Japan Geoscience Union Meeting 2022

Presentation information

[E] Oral

P (Space and Planetary Sciences ) » P-EM Solar-Terrestrial Sciences, Space Electromagnetism & Space Environment

[P-EM10] Dynamics of Magnetosphere and Ionosphere

Thu. May 26, 2022 1:45 PM - 3:15 PM 303 (International Conference Hall, Makuhari Messe)

convener:Yuka Sato(Nippon Institute of Technology), convener:Akimasa Ieda(Institute for Space-Earth Environmental Research, Nagoya University), Akiko Fujimoto(Kyushu Institute of Technology), convener:Shun Imajo(Data Analysis Center for Geomagnetism and Space Magnetism, Graduate School of Science, Kyoto University), Chairperson:Yoshimasa Tanaka(National Institute of Polar Research), Naritoshi Kitamura(Department of Earth and Planetary Science, Graduate School of Science, The University of Tokyo)


2:55 PM - 3:10 PM

[PEM10-16] Fast Langmuir Probe observations of thermal plasmas during “SS-520-3” sounding rocket campaign in the ionospheric cusp region

*Takumi Abe1 (1.Japan Aerospace Exploration Agency Institute of Space and Astronautical Science Department of Solar System Sciences)

Keywords:Sounding rocket, Ionospheric cusp, Langmuir Probe, Ion upflow, Plasma temperature

Sounding rocket “SS-520-3” campaign was conducted on November 4, 2021 in Svalbard, Norway.
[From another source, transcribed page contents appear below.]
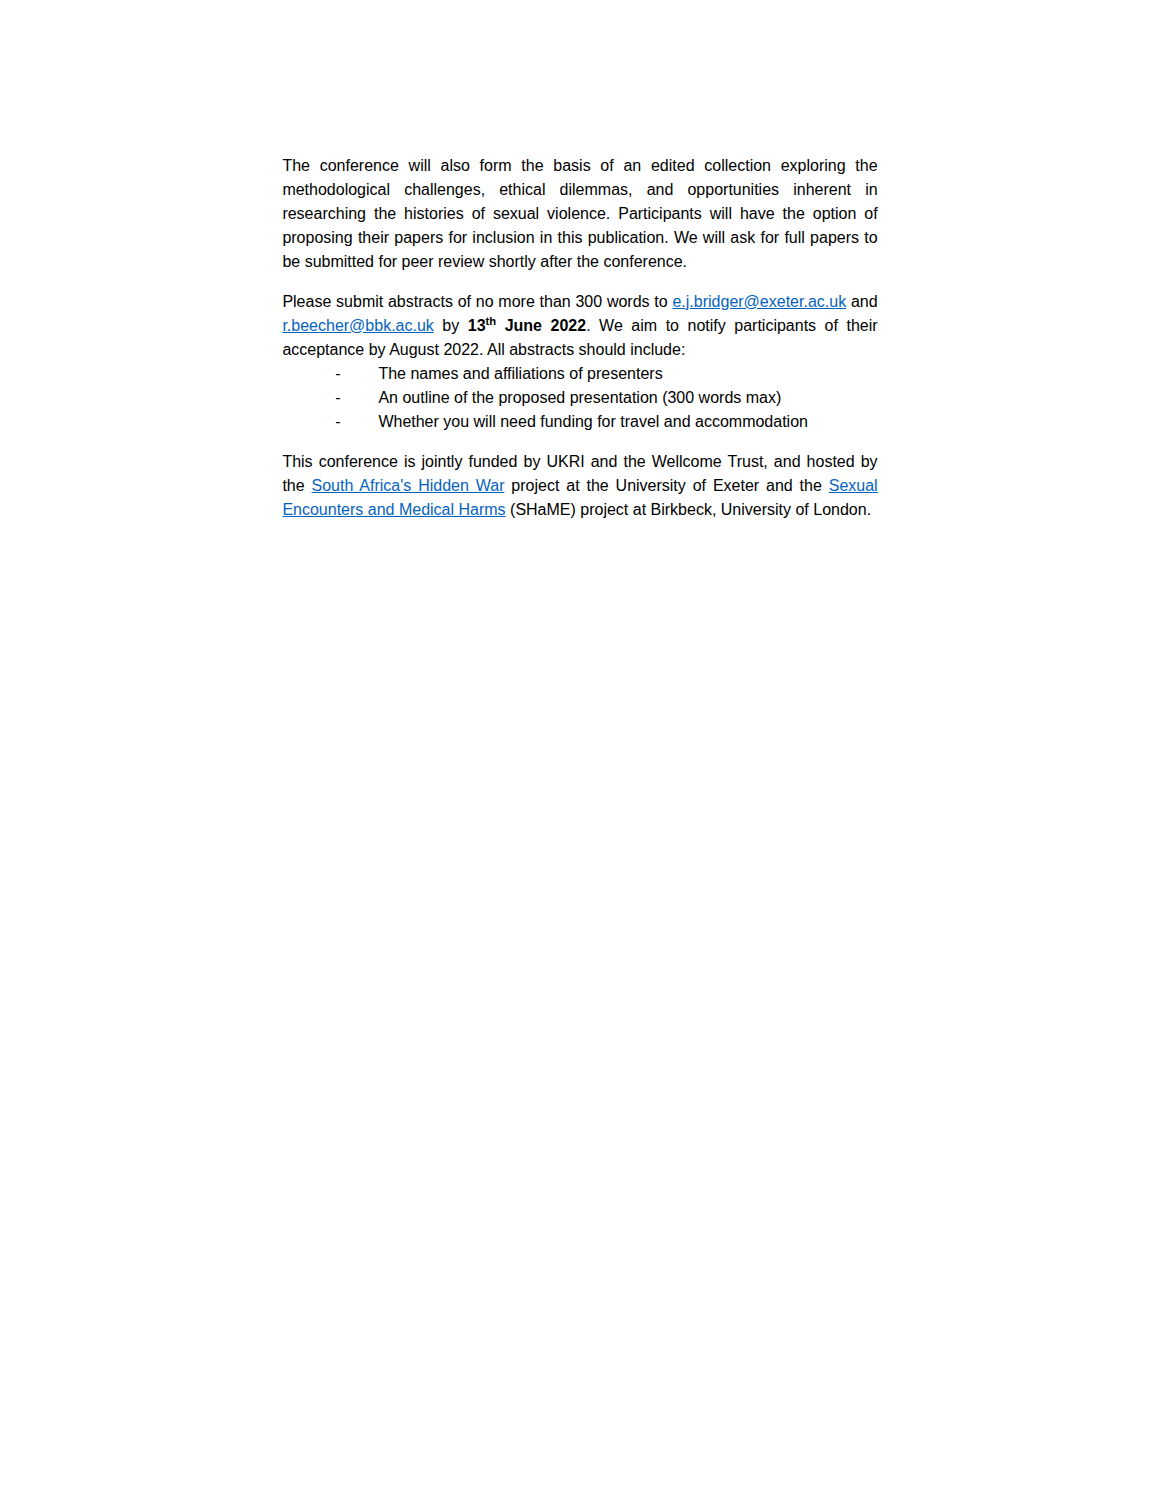The conference will also form the basis of an edited collection exploring the methodological challenges, ethical dilemmas, and opportunities inherent in researching the histories of sexual violence. Participants will have the option of proposing their papers for inclusion in this publication. We will ask for full papers to be submitted for peer review shortly after the conference.
Please submit abstracts of no more than 300 words to e.j.bridger@exeter.ac.uk and r.beecher@bbk.ac.uk by 13th June 2022. We aim to notify participants of their acceptance by August 2022. All abstracts should include:
The names and affiliations of presenters
An outline of the proposed presentation (300 words max)
Whether you will need funding for travel and accommodation
This conference is jointly funded by UKRI and the Wellcome Trust, and hosted by the South Africa's Hidden War project at the University of Exeter and the Sexual Encounters and Medical Harms (SHaME) project at Birkbeck, University of London.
The main purpose of this rocket experiment is to elucidate the plasma acceleration/heating mechanism responsible for the ion upflow in the ionospheric cusp region using a combination of the high time resolution in-situ rocket measurements and the ground-based optical and radar observations. In this campaign, the rocket equipped with a suite of 9 science instruments was launched at 11:09:25 CET from the SvalRak launch facility at Ny-Ålesund after confirming that the rocket would traverse a region of the ion upflow. In this presentation, we will focus on observations of thermal plasmas by FLP (Fast Langmuir Probe) instrument onboard the rocket.

The stainless probe adopted to the FLP is a cylindrical shape with a length of 200 mm and a diameter of 3 mm and was deployed into a direction vertical to the rocket spin axis during the rocket flight. The probe is directly biased by a triangular voltage with amplitude of 4 V with respect to the rocket potential and a period of 100 msec so as to provide the current-voltage relationship. A current incident to the probe was sampled with a rate of 6400 Hz and amplified by two different gains (low and high) so that it can measure in a wide range of the plasma density. In order to measure the ion current as well as the electron current, the amplifier has an offset voltage of +0.5 V; a positive (> 0.5V) voltage means the electron current while a negative one does the ion current. The calibration signal is obtained by switching the input from the probe to the resistance once every 30 seconds. The electron temperature and number density can be derived from a relationship between the incident current versus voltage applied to the probe.

Initial results from the preliminary analysis of FLP data are summarized as follows: The FLP successfully made its measurement during both upleg and downleg of the rocket flight, which results in the estimation of the local electron temperature and density. The observed electron density is larger than the predicted value, which suggests a possible traverse of the rocket through a region of the electron precipitation. The probe current may contain information on electron density perturbation because a small-scale (< 10 msec) variation in the electron current was observed. It seems that the degree of negative charging of the rocket increased with altitude, which cannot be explained by plasma density variation alone. Both a ratio of electron to ion random currents and a floating potential of the rocket significantly changed with altitude, which may be attributed to a change in a ratio of electron to ion temperature. This will be further analyzed by connecting with the ion heating that would play an inherent role in the ion upflow.
In this presentation, we give a report on the preliminary analysis of the thermal plasma measurements by FLP in more detail.